In every entry, change "scientific name" to "binomial name" and keep all other lines as they are. Leave the pictures out of your answer.

[Dataset excerpts]
## START
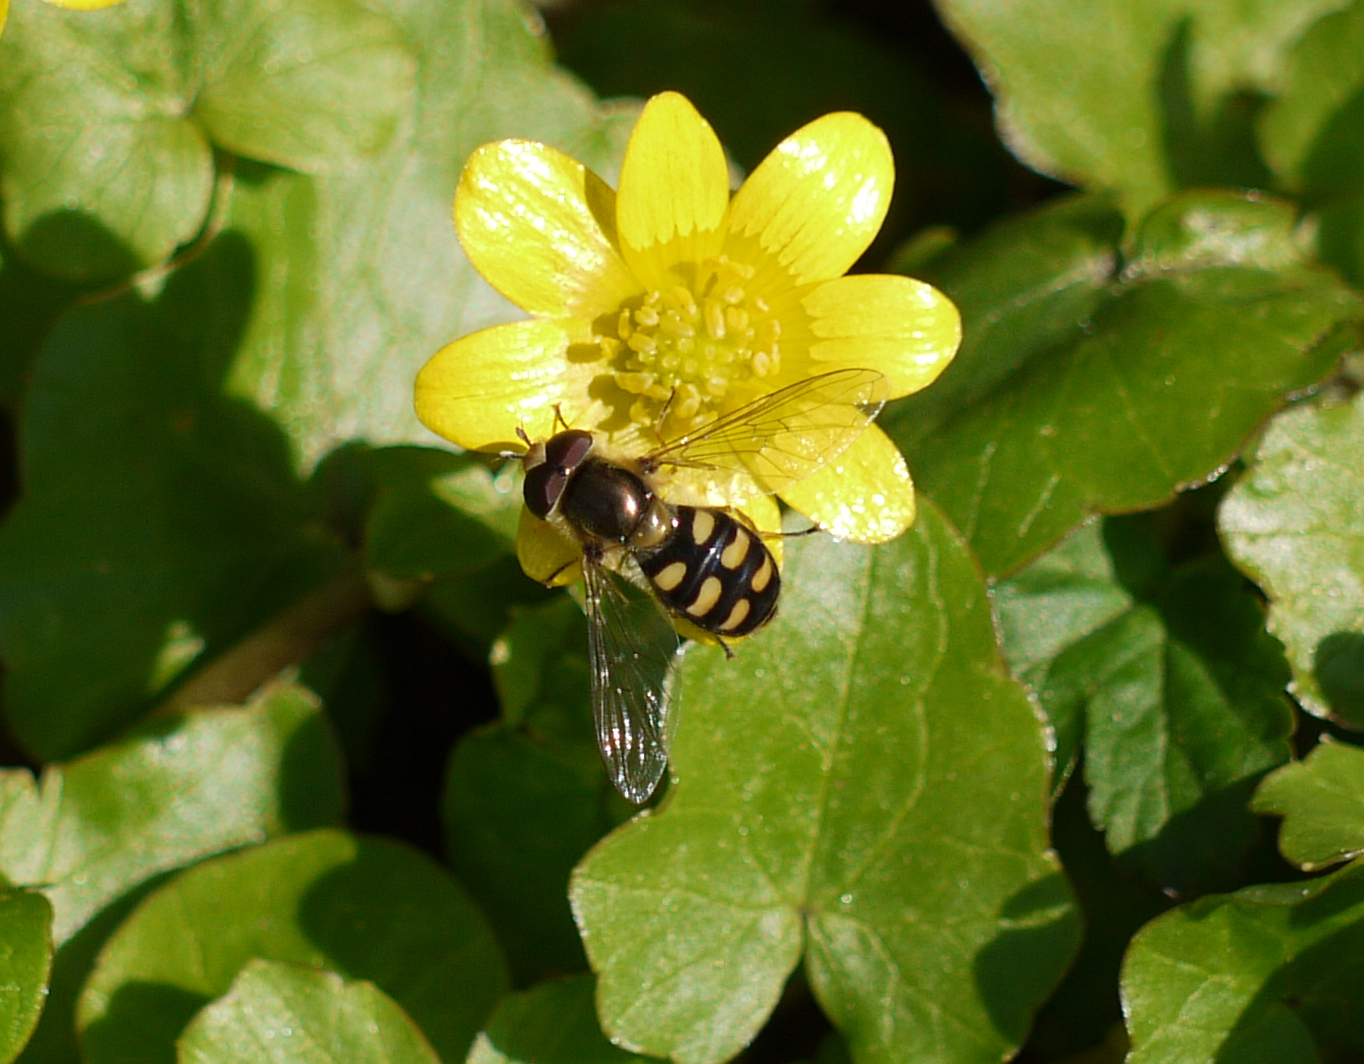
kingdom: Animalia
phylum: Arthropoda
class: Insecta
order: Diptera
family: Syrphidae
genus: Eupeodes
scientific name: Eupeodes luniger
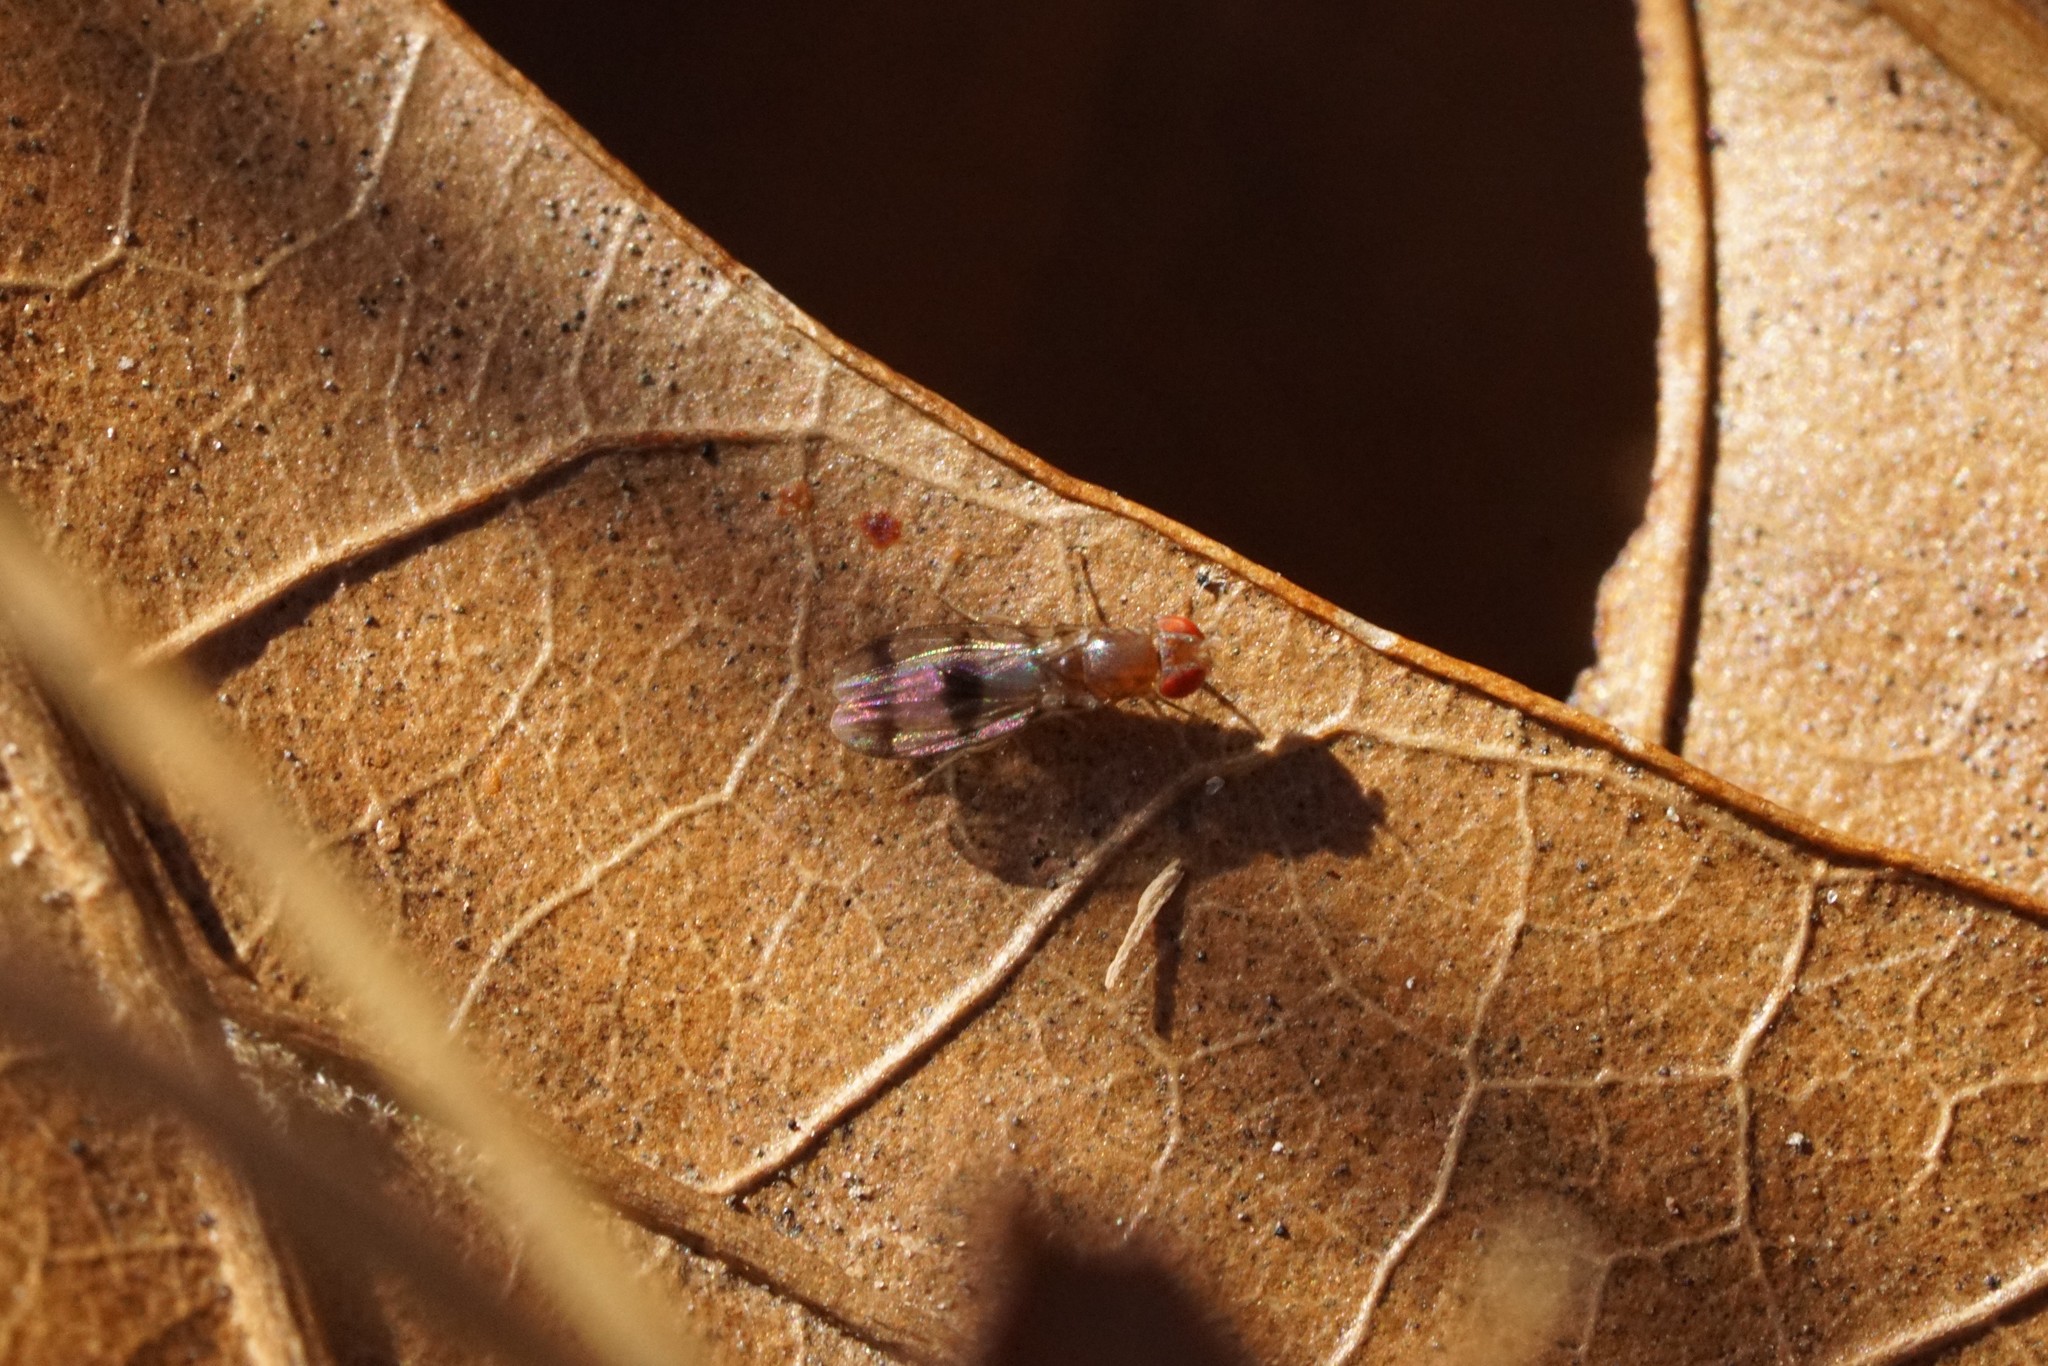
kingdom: Animalia
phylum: Arthropoda
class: Insecta
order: Diptera
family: Drosophilidae
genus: Chymomyza
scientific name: Chymomyza amoena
## END
Output for this exercise ▸
kingdom: Animalia
phylum: Arthropoda
class: Insecta
order: Diptera
family: Syrphidae
genus: Eupeodes
binomial name: Eupeodes luniger
kingdom: Animalia
phylum: Arthropoda
class: Insecta
order: Diptera
family: Drosophilidae
genus: Chymomyza
binomial name: Chymomyza amoena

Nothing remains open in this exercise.